In Deutschland sind die Vorstands- und Führungsetagen im internationalen Vergleich besonders monoton und männlich zusammengesetzt. Abhilfe schaffen könnten mehr Vorbilder und ManagerInnen beiderlei Geschlechts, die öffentlich für mehr Vielfalt eintreten. Die aber sind schwer zu finden, so die einhellige Erfahrung. „Viele erfolgreiche Top-Managerinnen sagen hinter vorgehaltener Hand: wenn ich mir dieses Fähnchen auch noch anhefte, habe ich es noch schwerer“, berichtet Hoyer. „Die Angst bei Männern, sich zu diesem Thema zu exponieren, ist womöglich noch größer“, vermutet Volker Baisch von der Initiative Väternetzwerk. „Viele männliche Führungskräfte schrecken immer noch zurück eine längere Elternzeit zu nehmen.“

Gleiche Karrierechancen für Frauen

Im Zentrum der Diskussion stehen gleiche Karrierechancen für Frauen. Vergleichbaren Sterotypen sehen sich auch Menschen mit Behinderung gegenüber, sagt Silke Georgi. Hier sei das Problem nur viel grundlegender. „Es geht weniger um eine Quote in den Vorständen oder Führungsebenen, sondern darum, dass Menschen mit Behinderungen überhaupt eingestellt werden“, betont die Projektleiterin bei der Inklusions-Initiative Sozialheld*innen. Die Ausgleichsabgabe, die Unternehmen zahlen müssen, wenn sie nicht die gesetzlich vorgeschriebene Anzahl Schwerbehinderter einstellen, sei „viel zu niedrig“. Die Möglichkeit, sich mit Abgabe oder der Auftragsvergabe an Behindertenwerkstätten freizukaufen, verhindere letztlich echte Inklusion, sagt Georgi. „Das verfestigt nur das System“.

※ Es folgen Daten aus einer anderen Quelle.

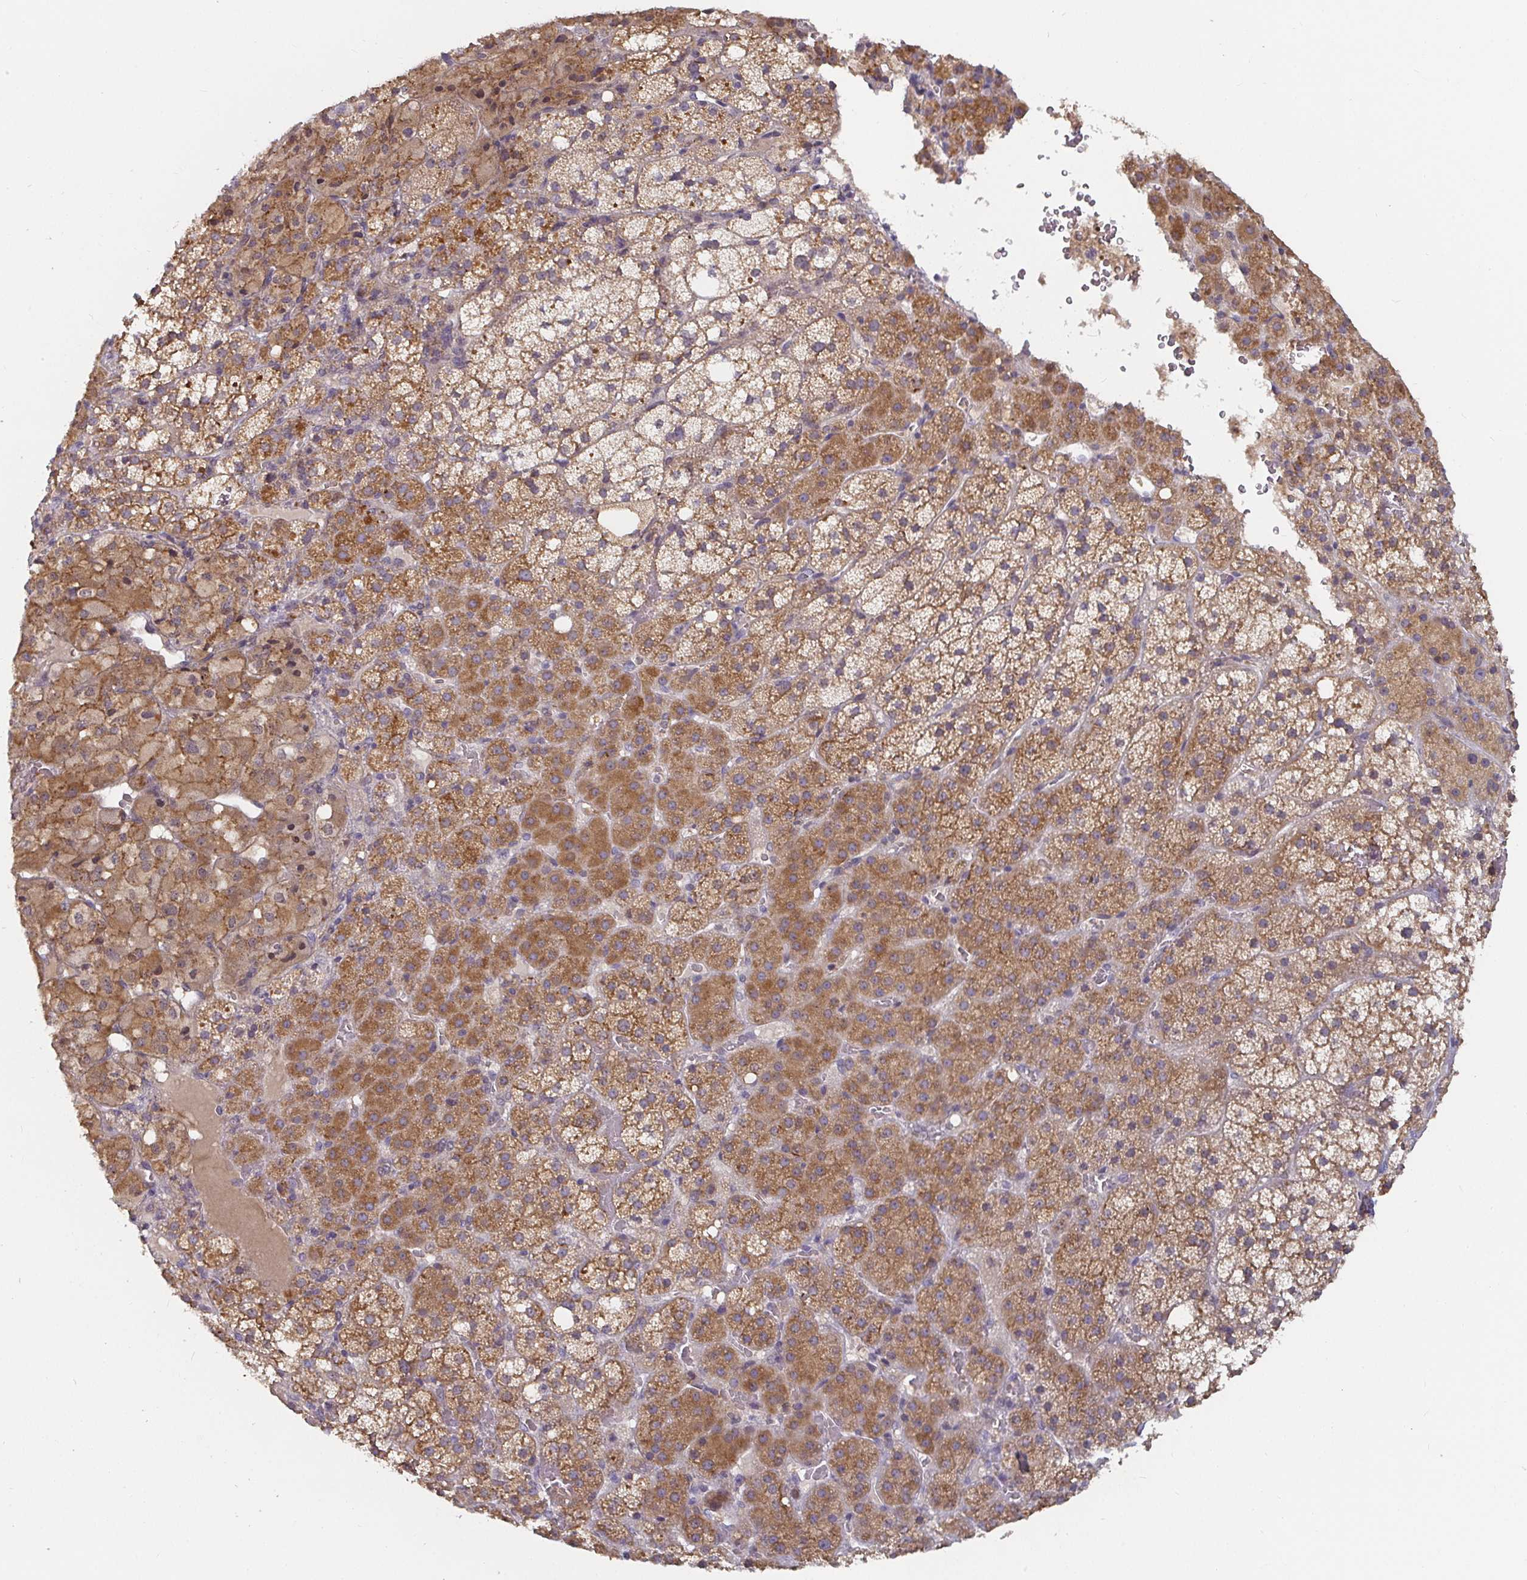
{"staining": {"intensity": "moderate", "quantity": ">75%", "location": "cytoplasmic/membranous"}, "tissue": "adrenal gland", "cell_type": "Glandular cells", "image_type": "normal", "snomed": [{"axis": "morphology", "description": "Normal tissue, NOS"}, {"axis": "topography", "description": "Adrenal gland"}], "caption": "Immunohistochemical staining of benign adrenal gland reveals moderate cytoplasmic/membranous protein positivity in approximately >75% of glandular cells. (Stains: DAB in brown, nuclei in blue, Microscopy: brightfield microscopy at high magnification).", "gene": "CDH18", "patient": {"sex": "male", "age": 53}}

Wie also lässt sich die Un-Kultur der Ausreden überwinden? Über die Positivbeispiele reden, findet Natascha Hoffner, Gründerin der Karrieremesse herCAREER. „Wir konzentrieren uns auf die Unternehmen, die etwas verändern wollen und machen sie als Top-Arbeitgeber sichtbar.“ Ähnlich sieht das auch die Unternehmensberaterin Begonia Merayo vom Karrierenetzwerk net4tec. Man brauche deshalb Anstöße von außen. „Viele Unternehmen wären gerne Pioniere – haben aber Angst, die ersten zu sein“.

Im täglichen Ringen helfen Positivargumente – und von denen gibt es mindestens so viele wie Anti-Stereotypen. Sie waren am Ende des Workshops in großer Zahl auf der virtuellen Pinwand zu lesen: „Ohne Diversity werden wir nicht überleben“. Oder auch: „Wir wollen ein attraktiver Arbeitgeber sein“. Manche Sätze machen durchaus Hoffnung, dass sich in den Unternehmen etwas verändert. „Wir wissen, dass wir blinde Flecken haben, an denen wir arbeiten wollen“. Zum Beispiel bei internationalen Konzernen: „Wir bekommen da Druck aus den USA“.

In einem weiteren Think Tank werden die Ergebnisse von Verantwortlichen aus den beim Impact of Diversity engagierten Unternehmen diskutiert.